*CONSIGNE 1:*
Extrayez des enregistrements chaque ligne qui contient la chaîne «volume», en tenant compte de la casse.

----- EXTRAIT DE PAGE -----

Comment s'établit la relation contractuelle entre le cabinet d'audit et l'entreprise cliente? Généralement, elle se fait par le truchement du directeur administratif et financier de l'entreprise, prescripteur du besoin. Quant aux acheteurs, «nous ne les rencontrons que très ponctuellement, relève Guy Isimat-Mirin (Mazars), essentiellement en amont du processus achats pour se présenter à l'entreprise et se faire référencer ; parfois aussi au moment des consultations, lorsque les acheteurs font partie du jury à l'oral et après la consultation pour négocier les termes du contrat. » Une intervention plutôt erratique, sinon timide. «Les services achats se cantonnent à un rôle de support vis-à-vis du DAF, ils vont surtout intervenir dans la pondération du critère prix dans l'appel d'offres », déplore François Goncalves du cabinet Bellot Mullenbach & Associés. Or il ne s'agit pas d'un achat anodin, la dimension prix ne doit pas occuper plus de 60 % dans le choix d'un cabinet, les 40 % restants étant quant à eux destinés à l'évaluation des compétences du cabinet. Ainsi, rien ne s'oppose à ce que les acheteurs gèrent la relation contractuelle avec le cabinet d'audit comptable et financier.

Guy Isimat-Mirin, Mazars France

«Pas d'obligation pour les entreprises privées, mais des différenciées.»

Une intervention exemplaire à la MGEN

« J'ai piloté le projet d'achat d'audit de A à Z», déclare fièrement Emilie Cogo, responsable achats de la mutuelle générale de l'Education nationale (MGEN). Cette opération aura nécessité quatre mois de travail, de décembre 2009 à avril 2010. «A cette époque, le contrat de nos commissaires aux comptes pour comptes sociaux de la MGEN et les comptes sociaux combinés pour le siège MGEN Union arrivaient à échéance», explique-t-elle.

----- DONNÉES FOURNIES -----

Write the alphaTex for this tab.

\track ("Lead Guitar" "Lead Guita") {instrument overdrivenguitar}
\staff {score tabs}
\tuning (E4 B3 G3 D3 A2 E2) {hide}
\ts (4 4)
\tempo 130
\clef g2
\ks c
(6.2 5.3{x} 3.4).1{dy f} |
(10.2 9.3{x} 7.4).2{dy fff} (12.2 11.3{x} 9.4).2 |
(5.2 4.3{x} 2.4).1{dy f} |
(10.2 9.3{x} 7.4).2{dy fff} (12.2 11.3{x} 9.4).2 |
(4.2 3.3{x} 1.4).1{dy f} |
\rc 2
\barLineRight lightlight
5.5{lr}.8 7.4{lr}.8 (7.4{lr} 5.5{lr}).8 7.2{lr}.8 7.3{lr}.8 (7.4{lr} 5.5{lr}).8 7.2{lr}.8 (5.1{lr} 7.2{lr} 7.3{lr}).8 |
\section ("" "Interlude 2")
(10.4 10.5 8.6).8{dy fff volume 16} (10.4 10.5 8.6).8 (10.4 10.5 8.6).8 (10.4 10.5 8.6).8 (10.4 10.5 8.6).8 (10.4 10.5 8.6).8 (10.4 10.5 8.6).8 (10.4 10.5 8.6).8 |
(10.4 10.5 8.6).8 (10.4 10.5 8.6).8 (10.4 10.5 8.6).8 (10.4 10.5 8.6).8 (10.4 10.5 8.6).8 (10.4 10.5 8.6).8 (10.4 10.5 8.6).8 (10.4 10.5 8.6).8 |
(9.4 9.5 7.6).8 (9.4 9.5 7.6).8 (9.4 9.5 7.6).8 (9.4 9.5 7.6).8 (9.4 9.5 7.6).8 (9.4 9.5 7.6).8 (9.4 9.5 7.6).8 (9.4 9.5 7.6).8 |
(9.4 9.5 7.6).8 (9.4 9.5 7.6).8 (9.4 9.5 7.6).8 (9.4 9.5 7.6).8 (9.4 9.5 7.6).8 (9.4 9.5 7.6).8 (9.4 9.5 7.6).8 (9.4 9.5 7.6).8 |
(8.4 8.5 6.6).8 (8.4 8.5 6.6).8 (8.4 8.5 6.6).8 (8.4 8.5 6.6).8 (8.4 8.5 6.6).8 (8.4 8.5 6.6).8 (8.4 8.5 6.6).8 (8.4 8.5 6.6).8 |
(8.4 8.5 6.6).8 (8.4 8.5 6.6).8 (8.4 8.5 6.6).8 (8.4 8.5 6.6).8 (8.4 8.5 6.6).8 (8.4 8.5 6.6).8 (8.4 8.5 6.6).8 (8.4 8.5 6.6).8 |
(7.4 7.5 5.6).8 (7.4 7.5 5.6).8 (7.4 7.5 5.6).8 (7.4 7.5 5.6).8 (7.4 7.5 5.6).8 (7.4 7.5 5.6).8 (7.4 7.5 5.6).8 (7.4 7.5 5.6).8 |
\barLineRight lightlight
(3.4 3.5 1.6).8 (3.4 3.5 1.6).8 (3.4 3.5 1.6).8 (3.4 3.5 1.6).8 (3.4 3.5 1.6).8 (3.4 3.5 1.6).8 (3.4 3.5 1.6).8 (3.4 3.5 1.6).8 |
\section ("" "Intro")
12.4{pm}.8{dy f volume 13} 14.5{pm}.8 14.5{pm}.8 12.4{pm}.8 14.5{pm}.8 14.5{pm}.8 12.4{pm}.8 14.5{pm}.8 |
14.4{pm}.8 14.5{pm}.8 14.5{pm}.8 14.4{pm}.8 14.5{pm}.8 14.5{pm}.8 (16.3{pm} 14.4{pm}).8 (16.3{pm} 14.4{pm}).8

-----

*CONSIGNE 2:*
D'après l'extrait de page, combien de temps le projet d'achat d'audit piloté à la MGEN a-t-il demandé ?

*RÉPONSE 1:*
(10.4 10.5 8.6).8{dy fff volume 16} (10.4 10.5 8.6).8 (10.4 10.5 8.6).8 (10.4 10.5 8.6).8 (10.4 10.5 8.6).8 (10.4 10.5 8.6).8 (10.4 10.5 8.6).8 (10.4 10.5 8.6).8 |
12.4{pm}.8{dy f volume 13} 14.5{pm}.8 14.5{pm}.8 12.4{pm}.8 14.5{pm}.8 14.5{pm}.8 12.4{pm}.8 14.5{pm}.8 |

*RÉPONSE 2:*
Quatre mois, de décembre 2009 à avril 2010.